Ich selbst werde mein Studium bald beenden und ins Berufsleben starten. Zwischendurch war ich aus Zukunftsangst auch wie gelähmt, aber irgendwo begann ich dann die Sache auch pragmatisch zu sehen: Ich will eine gesicherte Existenz (nicht unbedingt das große Geld) und dafür muss man nun einmal etwas tun. Ich lerne also viel und arbeitete auch immer schon nebenher, um mir meinen Lebensunterhalt zu finanzieren. Bei ihm ist es wiederum überhaupt nicht so und ich merke auch, dass ihn das fertig macht, dass das Thema Zukunft bei mir ganz gut läuft. Manchmal kassiere ich einen doofen Spruch, dass ich ja sowieso kaum Zeit für ihn hätte, aber mein Alltag sieht halt einfach anders aus als seiner. Es wäre ja auch total egal, was er macht, Hauptsache er schafft es irgendwie aus seiner Passivität. Auch wenn er für seine Zukunft nichts tut, weiß er selbst, dass die Situation nicht so bleiben kann. Nur seit zwei Jahren auf Familienfeiern seinen Verwandten erzählen, er wolle sich bald mal ein Praktikum oder so suchen, das kann es halt auch nicht gewesen sein…

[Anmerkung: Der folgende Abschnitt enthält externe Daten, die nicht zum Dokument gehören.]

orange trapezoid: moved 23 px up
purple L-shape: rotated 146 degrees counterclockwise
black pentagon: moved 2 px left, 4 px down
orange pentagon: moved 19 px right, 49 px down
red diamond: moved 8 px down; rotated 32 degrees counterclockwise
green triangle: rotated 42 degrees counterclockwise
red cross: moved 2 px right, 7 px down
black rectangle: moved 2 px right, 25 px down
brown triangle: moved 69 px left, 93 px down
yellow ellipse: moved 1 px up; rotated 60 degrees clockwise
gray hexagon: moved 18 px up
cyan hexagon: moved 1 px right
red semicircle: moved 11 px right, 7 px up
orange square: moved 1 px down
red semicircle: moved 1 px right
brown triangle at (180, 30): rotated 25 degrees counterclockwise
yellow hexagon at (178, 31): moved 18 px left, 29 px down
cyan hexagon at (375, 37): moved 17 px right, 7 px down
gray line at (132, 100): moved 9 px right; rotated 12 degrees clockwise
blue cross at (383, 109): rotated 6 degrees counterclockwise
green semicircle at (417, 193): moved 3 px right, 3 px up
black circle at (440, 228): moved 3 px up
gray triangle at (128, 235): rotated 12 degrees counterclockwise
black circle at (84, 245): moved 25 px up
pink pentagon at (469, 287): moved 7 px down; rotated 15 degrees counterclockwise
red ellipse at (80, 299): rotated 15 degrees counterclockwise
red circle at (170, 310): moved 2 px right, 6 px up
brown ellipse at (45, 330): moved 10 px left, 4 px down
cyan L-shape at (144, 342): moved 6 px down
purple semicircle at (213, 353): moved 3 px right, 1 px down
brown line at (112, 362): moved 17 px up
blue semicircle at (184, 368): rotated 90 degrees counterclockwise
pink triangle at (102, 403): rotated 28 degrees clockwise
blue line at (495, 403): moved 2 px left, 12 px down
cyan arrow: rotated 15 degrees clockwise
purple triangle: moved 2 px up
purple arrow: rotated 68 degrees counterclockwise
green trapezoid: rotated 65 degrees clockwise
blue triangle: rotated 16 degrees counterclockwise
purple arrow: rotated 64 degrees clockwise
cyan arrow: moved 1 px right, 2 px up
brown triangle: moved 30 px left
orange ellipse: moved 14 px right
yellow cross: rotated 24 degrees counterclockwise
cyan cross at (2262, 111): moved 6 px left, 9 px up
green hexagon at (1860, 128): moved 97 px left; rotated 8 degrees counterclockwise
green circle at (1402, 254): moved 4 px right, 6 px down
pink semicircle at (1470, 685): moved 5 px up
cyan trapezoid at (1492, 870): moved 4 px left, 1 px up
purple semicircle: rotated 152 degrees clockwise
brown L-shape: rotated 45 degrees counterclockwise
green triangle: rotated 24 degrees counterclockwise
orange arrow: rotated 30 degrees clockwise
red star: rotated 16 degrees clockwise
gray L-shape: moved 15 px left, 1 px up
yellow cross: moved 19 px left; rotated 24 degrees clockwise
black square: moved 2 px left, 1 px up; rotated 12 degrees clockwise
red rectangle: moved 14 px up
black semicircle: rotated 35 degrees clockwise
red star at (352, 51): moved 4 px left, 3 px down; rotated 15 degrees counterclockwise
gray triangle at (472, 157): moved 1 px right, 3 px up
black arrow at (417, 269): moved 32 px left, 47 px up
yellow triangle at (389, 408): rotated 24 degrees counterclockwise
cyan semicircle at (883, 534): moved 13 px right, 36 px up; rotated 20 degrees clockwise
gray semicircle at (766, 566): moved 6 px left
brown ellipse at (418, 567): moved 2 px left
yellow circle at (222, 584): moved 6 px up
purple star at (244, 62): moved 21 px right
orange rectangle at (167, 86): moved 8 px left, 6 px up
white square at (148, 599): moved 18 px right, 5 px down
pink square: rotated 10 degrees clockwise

Mittlerweile zermürbt das Thema unsere gesamte Beziehung. Ich möchte ihn wirklich unterstützen, ob bzw. zu welchem Grad, muss er entscheiden. Seelisch und moralisch hat er natürlich immer meinen Beistand. Das habe ich ihm auch gemau so gesagt. Aber auch ich kann meine Bedürfnisse an die Beziehung nicht negieren: Ich würde gerne einmal mit ihm in den Urlaub und ans Zusammenziehen denken wir auch. Er lässt auch immer mal wieder das Thema Kinder anklingen. Nur seine Probleme und der finanzielle Aspekt dessen holen schnell wieder auf den Boden der Tatsachen. Er ist auch wirklich sehr liebenswert und respektvoll, wir haben viele Gesprächsthemen, untermehmen etwas mit gemeinsamen Freunden. Aber wehe seine Zukunft wird angesprochen, dann wird er mürrisch und wortkarg. Ich kann manchmal nicht schlafen oder habe komische Träume, in denen es um seine schwierigen Zukunftsaussichten geht. An diesem Punkt muss ich eben auch auf mich Acht geben und wenn es sich nicht bessert, bliebe dann wohl nur, so sehr es auch schmerzt, die Trennung…
Wie sind Eure Gedanken diesbezüglich? Habt Ihr eine Idee, was man für ihn noch tun könnte, was für ihn hilfreich wäre? Wie gesagt, die Verzweiflung ist echt groß. Die Beziehung hängt durch die Gesamtsituation einfach total in der Schwebe und ich empfinde diesen Zustand mehr als belastend. Ich wäre Euch sehr dankbar!